Starting at the line that contains "BISITA GIDATUAK" and ending after the line that contains "pemerintah dengan masyarakat, sekaligus", copy the text of the records line for line, leaving out the pictures.

■ ■ ■ ■

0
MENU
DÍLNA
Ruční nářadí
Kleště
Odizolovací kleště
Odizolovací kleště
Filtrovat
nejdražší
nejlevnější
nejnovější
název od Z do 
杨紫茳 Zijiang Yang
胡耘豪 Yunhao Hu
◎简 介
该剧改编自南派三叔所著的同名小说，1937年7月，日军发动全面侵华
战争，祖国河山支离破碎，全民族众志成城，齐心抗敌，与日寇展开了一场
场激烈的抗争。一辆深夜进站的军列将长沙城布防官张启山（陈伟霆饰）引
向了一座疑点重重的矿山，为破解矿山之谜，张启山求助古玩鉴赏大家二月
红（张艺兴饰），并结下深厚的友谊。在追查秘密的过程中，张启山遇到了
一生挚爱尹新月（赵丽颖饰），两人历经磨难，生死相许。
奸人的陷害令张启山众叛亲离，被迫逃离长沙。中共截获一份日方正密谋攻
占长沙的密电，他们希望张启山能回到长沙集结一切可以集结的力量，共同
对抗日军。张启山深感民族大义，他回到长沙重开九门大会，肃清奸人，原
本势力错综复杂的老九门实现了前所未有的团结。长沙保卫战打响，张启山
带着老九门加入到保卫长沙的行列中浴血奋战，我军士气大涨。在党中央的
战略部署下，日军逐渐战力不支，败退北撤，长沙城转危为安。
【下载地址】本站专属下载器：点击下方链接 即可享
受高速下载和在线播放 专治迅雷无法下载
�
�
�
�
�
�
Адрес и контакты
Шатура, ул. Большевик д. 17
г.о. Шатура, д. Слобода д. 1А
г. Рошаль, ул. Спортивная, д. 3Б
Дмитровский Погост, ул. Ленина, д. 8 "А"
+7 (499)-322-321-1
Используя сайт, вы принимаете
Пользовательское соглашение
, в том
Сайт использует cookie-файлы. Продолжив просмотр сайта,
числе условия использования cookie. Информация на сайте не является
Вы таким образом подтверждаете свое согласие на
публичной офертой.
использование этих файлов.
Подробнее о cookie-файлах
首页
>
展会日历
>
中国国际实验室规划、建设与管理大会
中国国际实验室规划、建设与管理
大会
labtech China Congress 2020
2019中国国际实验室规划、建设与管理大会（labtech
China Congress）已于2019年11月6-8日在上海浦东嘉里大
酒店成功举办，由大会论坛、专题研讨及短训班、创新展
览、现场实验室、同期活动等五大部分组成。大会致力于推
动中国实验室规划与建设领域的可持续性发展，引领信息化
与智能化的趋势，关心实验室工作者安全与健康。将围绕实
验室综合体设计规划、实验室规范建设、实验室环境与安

■ ■ ■ ■

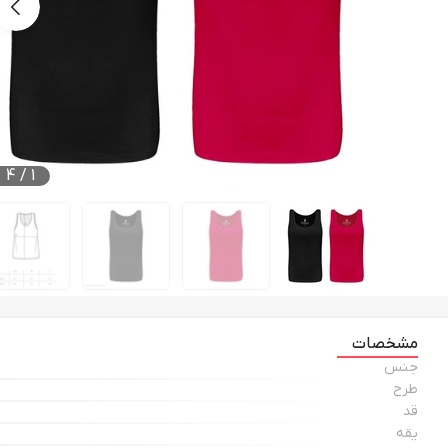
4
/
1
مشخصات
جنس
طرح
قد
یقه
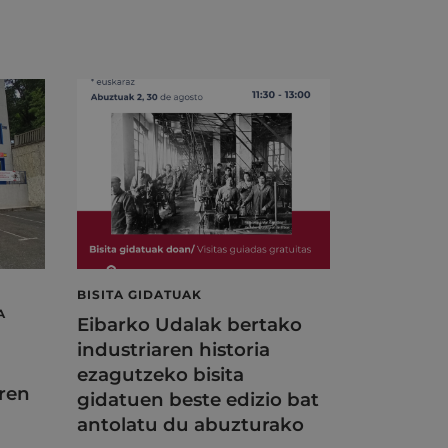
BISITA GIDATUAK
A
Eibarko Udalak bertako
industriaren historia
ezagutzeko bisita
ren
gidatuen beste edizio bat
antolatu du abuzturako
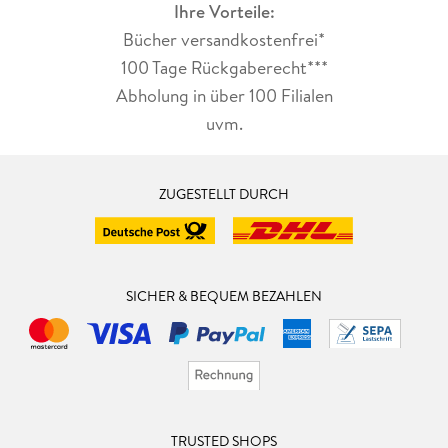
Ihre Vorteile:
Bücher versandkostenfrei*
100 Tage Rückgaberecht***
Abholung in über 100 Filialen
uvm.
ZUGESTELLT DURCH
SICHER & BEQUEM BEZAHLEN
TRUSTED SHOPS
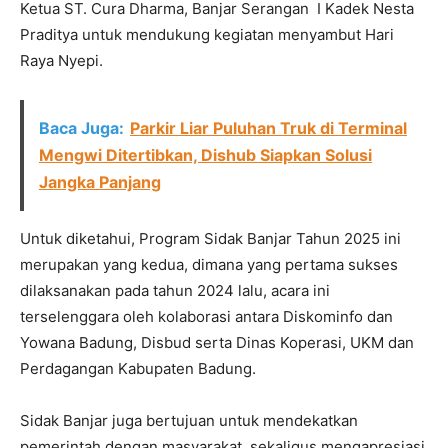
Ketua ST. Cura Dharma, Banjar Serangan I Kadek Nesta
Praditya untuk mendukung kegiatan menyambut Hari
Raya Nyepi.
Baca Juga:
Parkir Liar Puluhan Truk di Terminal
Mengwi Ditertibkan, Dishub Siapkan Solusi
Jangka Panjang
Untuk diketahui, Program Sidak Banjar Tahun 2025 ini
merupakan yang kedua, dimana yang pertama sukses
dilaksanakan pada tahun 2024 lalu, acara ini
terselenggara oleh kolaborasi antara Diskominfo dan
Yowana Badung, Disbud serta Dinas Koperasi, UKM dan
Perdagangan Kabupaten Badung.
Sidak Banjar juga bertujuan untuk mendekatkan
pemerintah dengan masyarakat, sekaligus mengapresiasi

■ ■ ■ ■

*EXERCISE RESULT*
BISITA GIDATUAK
A
Eibarko Udalak bertako
industriaren historia
ezagutzeko bisita
ren
gidatuen beste edizio bat
antolatu du abuzturako
Ihre Vorteile:
Bücher versandkostenfrei*
100 Tage Rückgaberecht***
Abholung in über 100 Filialen
uvm.
ZUGESTELLT DURCH
SICHER & BEQUEM BEZAHLEN
TRUSTED SHOPS
Ketua ST. Cura Dharma, Banjar Serangan I Kadek Nesta
Praditya untuk mendukung kegiatan menyambut Hari
Raya Nyepi.
Baca Juga:
Parkir Liar Puluhan Truk di Terminal
Mengwi Ditertibkan, Dishub Siapkan Solusi
Jangka Panjang
Untuk diketahui, Program Sidak Banjar Tahun 2025 ini
merupakan yang kedua, dimana yang pertama sukses
dilaksanakan pada tahun 2024 lalu, acara ini
terselenggara oleh kolaborasi antara Diskominfo dan
Yowana Badung, Disbud serta Dinas Koperasi, UKM dan
Perdagangan Kabupaten Badung.
Sidak Banjar juga bertujuan untuk mendekatkan
pemerintah dengan masyarakat, sekaligus mengapresiasi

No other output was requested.